Makeup of vets' panel to change with death of WWI vet

March 22, 2002|BY LAURA ERNDE

When Lewis Powell of Halfway died at the age of 101, he became the last World War I veteran to serve on the Maryland Veterans Commission.

Because there's no else from his generation available to serve on the commission, the Maryland General Assembly is considering legislation to appoint a representative from the Persian Gulf War in his place.

"It's too bad he didn't have a chance to pass the torch himself," said his son David H. Powell of Hagerstown.

Lewis Powell served on the commission for 25 years, right up until his death in December.

Fellow commission member Charles E. Reeder of Hagerstown would drive him to the meetings held in Baltimore four times a year.


"He was just one fine gentleman. We should have more like him," said Reeder, a World War II veteran.

Powell lied about his age so he could enlist in the U.S. Army during the war, his son said.

By the time Powell got to France, Armistice Day had come and gone. But Powell then went to Germany as a supply sergeant.

After his military service, he worked for the U.S. Postal Service for 28 years.

It was after he retired in 1962 that he really became active, David Powell said.

In addition to his work on the Veterans Commission, Powell served as president of the local chapter of the National Association of Retired Federal Employees.

His wife, Olive Powell, died in 1999.

He lived on his own and was in relatively good health until his death.

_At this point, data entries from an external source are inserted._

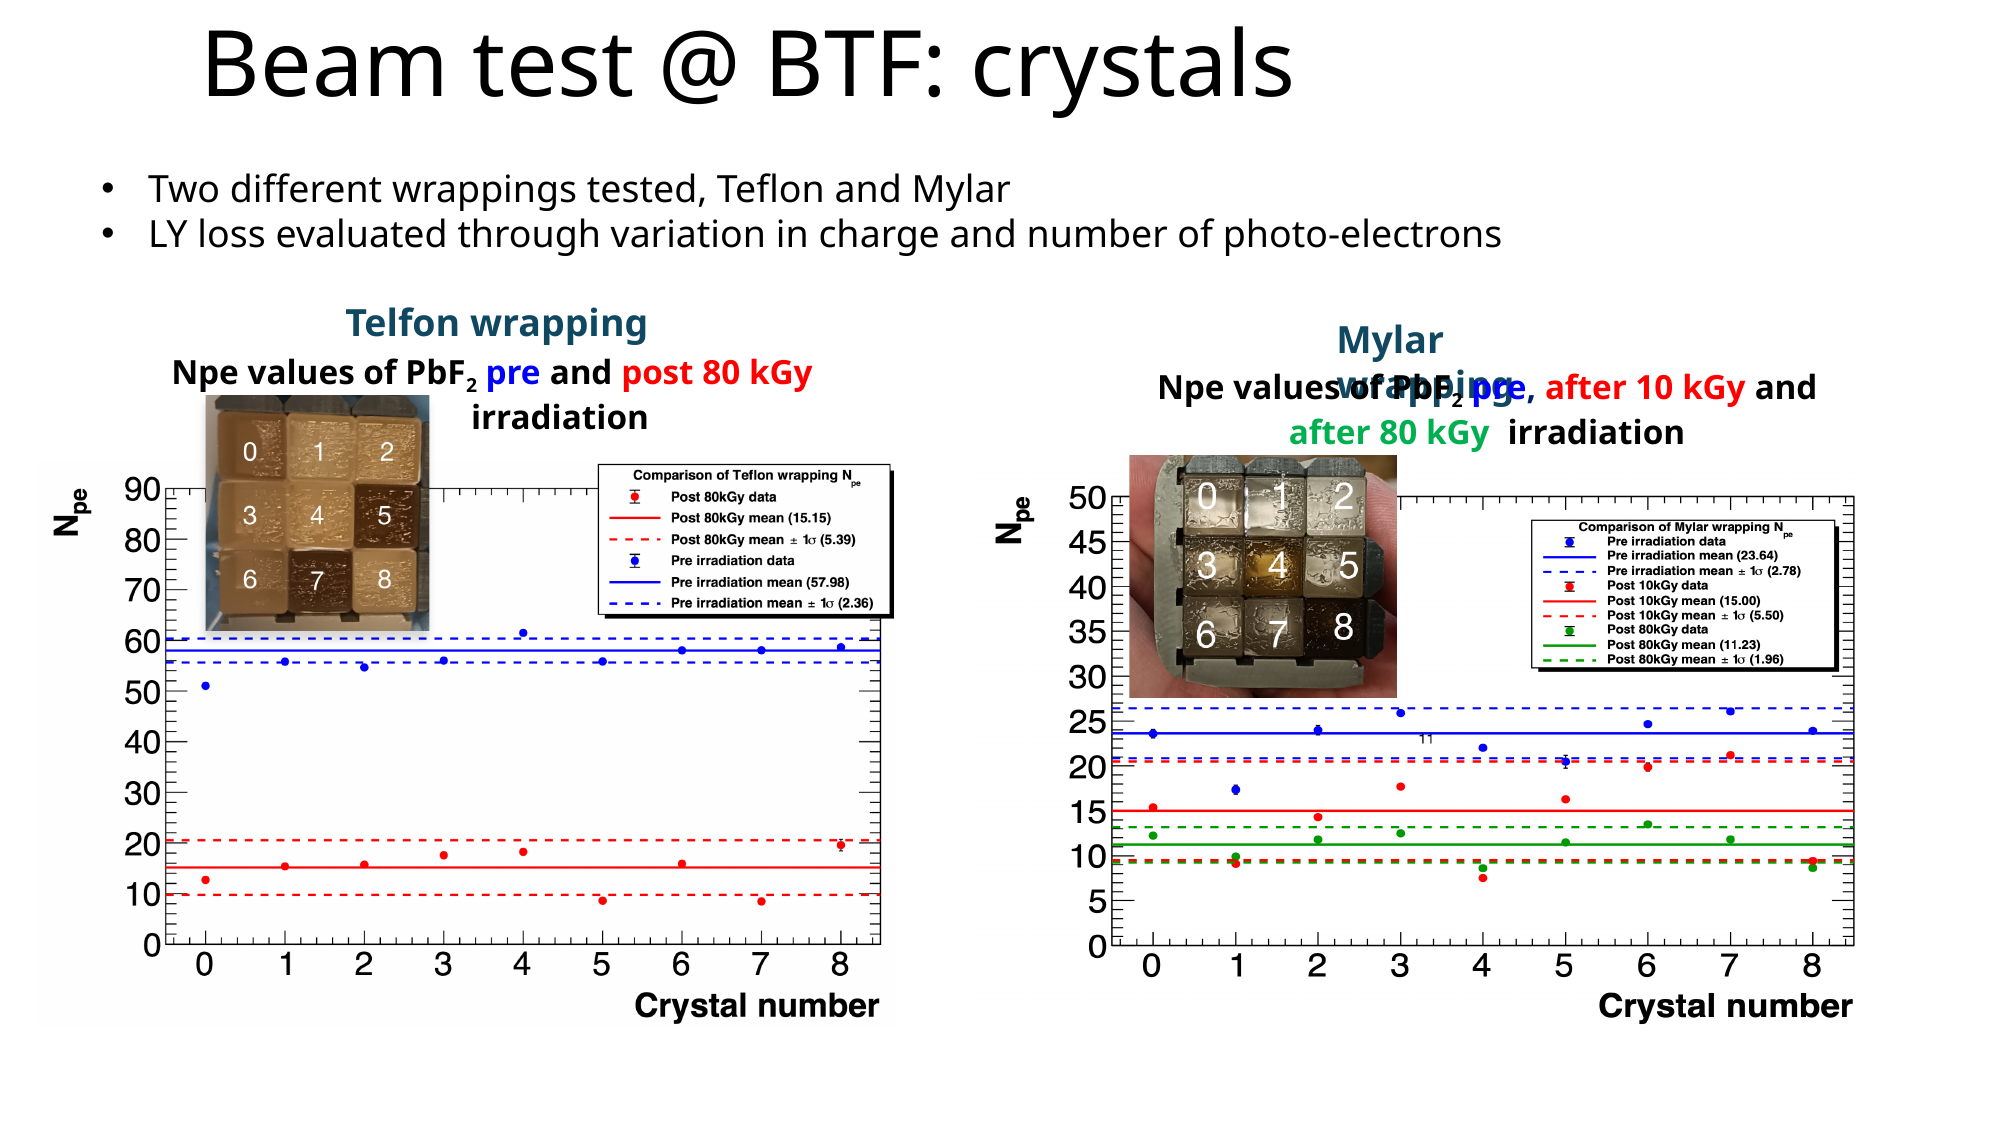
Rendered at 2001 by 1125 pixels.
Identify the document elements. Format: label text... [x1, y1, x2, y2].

title Beam test @ BTF: crystals [185, 0, 1911, 176]
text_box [34, 291, 1385, 1028]
text_box Two different wrappings tested, Teflon and Mylar LY loss evaluated through variation in charge and number of photo-electrons [86, 157, 1519, 263]
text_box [1385, 308, 1945, 1028]
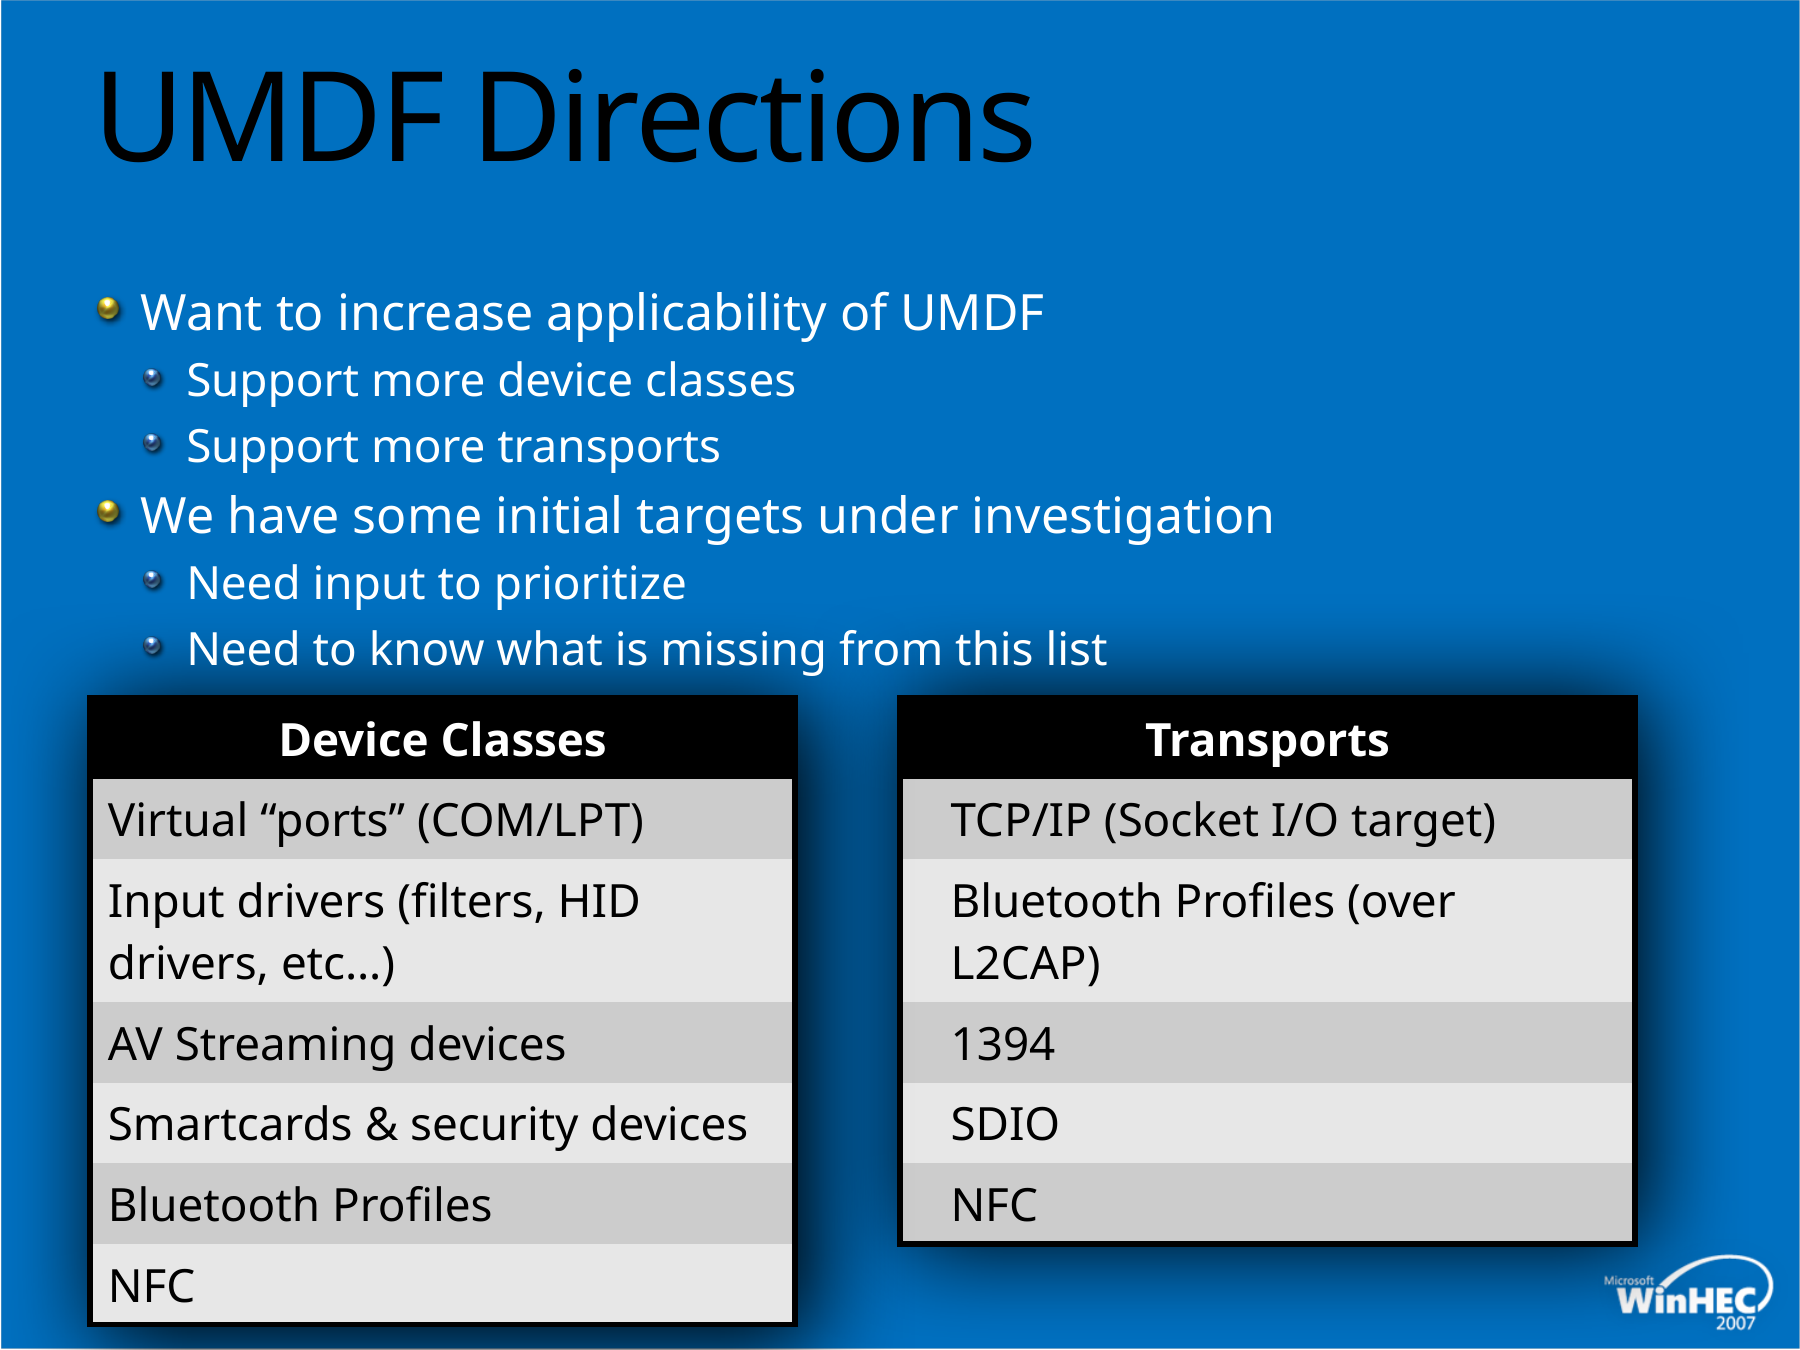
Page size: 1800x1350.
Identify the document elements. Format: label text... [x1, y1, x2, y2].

table_cell Smartcards & security devices [93, 1083, 792, 1163]
table_cell NFC [903, 1163, 1632, 1241]
table_cell TCP/IP (Socket I/O target) [903, 779, 1632, 859]
table_cell Input drivers (filters, HID drivers, etc…) [93, 859, 792, 1002]
table_cell Bluetooth Profiles (over L2CAP) [903, 859, 1632, 1002]
list Want to increase applicability of UMDF Support more device classes Support more transports We have some initial targets under investigation Need input to prioritize Need to know what is missing from this list [75, 278, 1725, 672]
table_cell Virtual “ports” (COM/LPT) [93, 779, 792, 859]
picture [0, 0, 1800, 1350]
table_header Transports [903, 701, 1632, 779]
title UMDF Directions [75, 45, 1725, 182]
table_cell NFC [93, 1244, 792, 1322]
table_header Device Classes [93, 701, 792, 779]
table_cell AV Streaming devices [93, 1002, 792, 1083]
table_cell 1394 [903, 1002, 1632, 1083]
table_cell SDIO [903, 1083, 1632, 1163]
table_cell Bluetooth Profiles [93, 1163, 792, 1244]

A nurse came to his house in Halfway every day.

Sen. Donald F. Munson, R-Washington, helped Powell get reappointed to the commission.

After Powell died, the commission couldn't find any World War I veterans who were physically able to serve.

Munson introduced legislation to change the makeup of the commission, replacing the World War I veteran with a Persian Gulf veteran.

The Maryland Senate unanimously passed the bill Thursday and it now moves to the House, which has until April 8 to act.